Excerpt provided >>
The Federal Accountability Act (full title: An Act providing for conflict of interest rules, restrictions on election financing and measures respecting administrative transparency, oversight and accountability) (the Act) is a statute introduced as Bill C-2 in the first session of the 39th Canadian Parliament on April 11, 2006, by the President of the Treasury Board, John Baird.  The aim was to reduce the opportunity to exert influence with money by banning corporate, union, and large personal political donations; five-year lobbying ban on former ministers, their aides, and senior public servants; providing protection for whistleblowers; and enhancing the power of the Auditor General to follow the money spent by the government.

The bill aimed to increase the transparency of government spending, and establish clearer links between approved expenditures and their outcomes. The bill was passed by the House of Commons on June 22, 2006, by the Senate on November 9, 2006, and was granted royal assent on December 12, 2006.

Provisions
The following are some of the major changes instituted by the Federal Accountability Act:

Auditing and accountability within departments
One of the biggest changes, recommended by the Gomery Commission, was that deputy ministers became "accounting officers", reporting directly to Parliament (thereby bypassing their ministers) on the financial administration of their respective departments.

What this exercise asks >>
1) Which dates does the passage on the Federal Accountability Act give, and what happened on each?
2) Can you pick up the passage on the Federal Accountability Act after its last sentence and keep writing it?

Data excerpts >>
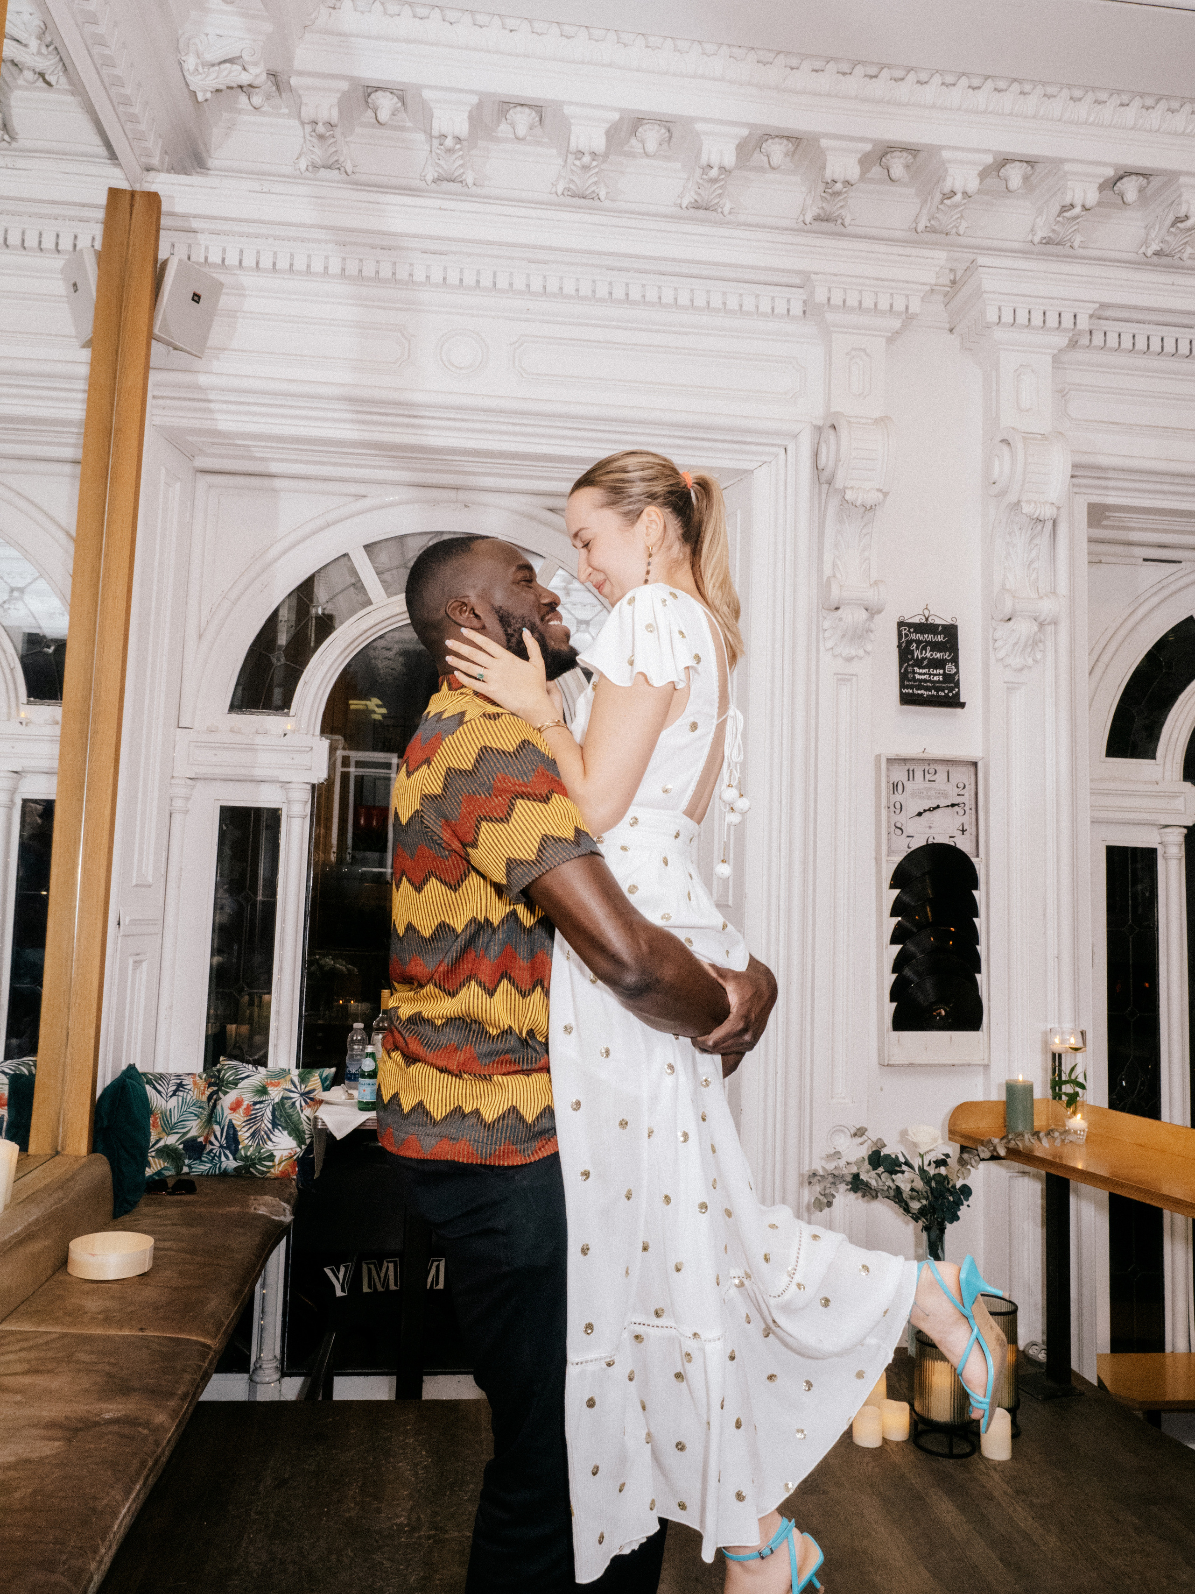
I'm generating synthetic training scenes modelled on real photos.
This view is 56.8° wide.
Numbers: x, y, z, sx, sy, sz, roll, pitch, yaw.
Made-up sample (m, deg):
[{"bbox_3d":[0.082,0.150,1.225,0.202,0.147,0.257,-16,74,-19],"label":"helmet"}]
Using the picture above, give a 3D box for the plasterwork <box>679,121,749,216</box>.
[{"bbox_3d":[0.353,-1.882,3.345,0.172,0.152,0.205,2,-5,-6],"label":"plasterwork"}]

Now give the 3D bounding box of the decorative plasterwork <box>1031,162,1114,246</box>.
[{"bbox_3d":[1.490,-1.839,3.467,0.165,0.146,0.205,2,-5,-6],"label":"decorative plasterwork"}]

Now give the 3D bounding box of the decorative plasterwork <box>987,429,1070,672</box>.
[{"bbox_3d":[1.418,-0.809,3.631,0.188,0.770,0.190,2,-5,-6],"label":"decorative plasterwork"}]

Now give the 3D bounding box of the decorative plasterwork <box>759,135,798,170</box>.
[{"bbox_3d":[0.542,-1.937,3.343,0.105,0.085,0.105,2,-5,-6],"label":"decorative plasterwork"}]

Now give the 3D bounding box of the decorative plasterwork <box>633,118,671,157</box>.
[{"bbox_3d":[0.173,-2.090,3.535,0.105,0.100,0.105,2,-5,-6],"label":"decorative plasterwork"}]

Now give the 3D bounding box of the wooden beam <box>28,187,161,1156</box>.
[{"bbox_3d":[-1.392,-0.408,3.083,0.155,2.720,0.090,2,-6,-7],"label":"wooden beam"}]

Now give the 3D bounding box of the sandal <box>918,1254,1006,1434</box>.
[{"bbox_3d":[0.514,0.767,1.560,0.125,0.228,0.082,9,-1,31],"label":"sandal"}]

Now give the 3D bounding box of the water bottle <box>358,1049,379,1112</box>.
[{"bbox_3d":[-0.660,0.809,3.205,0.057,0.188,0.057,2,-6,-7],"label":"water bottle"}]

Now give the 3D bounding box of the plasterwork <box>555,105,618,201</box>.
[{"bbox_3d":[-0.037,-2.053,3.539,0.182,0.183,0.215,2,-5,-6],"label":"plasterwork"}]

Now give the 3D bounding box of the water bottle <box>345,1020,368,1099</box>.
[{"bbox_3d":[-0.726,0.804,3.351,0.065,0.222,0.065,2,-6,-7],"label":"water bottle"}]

Outputs by task >>
1)
- April 11, 2006: Bill C-2 was introduced in the first session of the 39th Canadian Parliament.
- June 22, 2006: the House of Commons passed the bill.
- November 9, 2006: the Senate passed the bill.
- December 12, 2006: the bill received royal assent.

2)
A mechanism to resolve disputes between ministers and deputy ministers, and to document such resolutions, was also created.

Independent Oversight Offices
A number of new independent oversight offices were created, reporting directly to Parliament on the administration of the government.
The Commissioner of Lobbying replaced the Registrar of Lobbyists as a fully independent office with greater investigative powers.
The Parliamentary Budget Officer provides Parliament with objective analysis about government estimates, the state of the nation's finances, and trends in the national economy.
The Public Sector Integrity Commissioner promotes whistleblowing and protects whistleblowers from negative repercussions in the workplace.
The Office of the Procurement Ombudsman reviews and investigates complaints against government procurement practices.
The Conflict of Interest and Ethics Commissioner administers the Conflict of Interest Code for Members of the House of Commons.

New limits on individual donations to parties and candidates
Prohibition of gifts or other benefits to a candidate for political office that influences or appears to influence the performance of that office if elected.
Individual political contributions limited to $1,100 to different aspects of a single political organization: $1,100 to a registered party; $1,100 to a registered party's candidates, nomination contestants, and constituency associations, collectively; and $1,100 to leadership contestants collectively.
Corporations, unions and organizations were banned from contributing to parties and candidates.
Candidates must report all gifts over $500 to the Chief Electoral Officer.

Lobbying
Senior public officials prohibited from engaging in lobbying for 5 years after their employment has ceased.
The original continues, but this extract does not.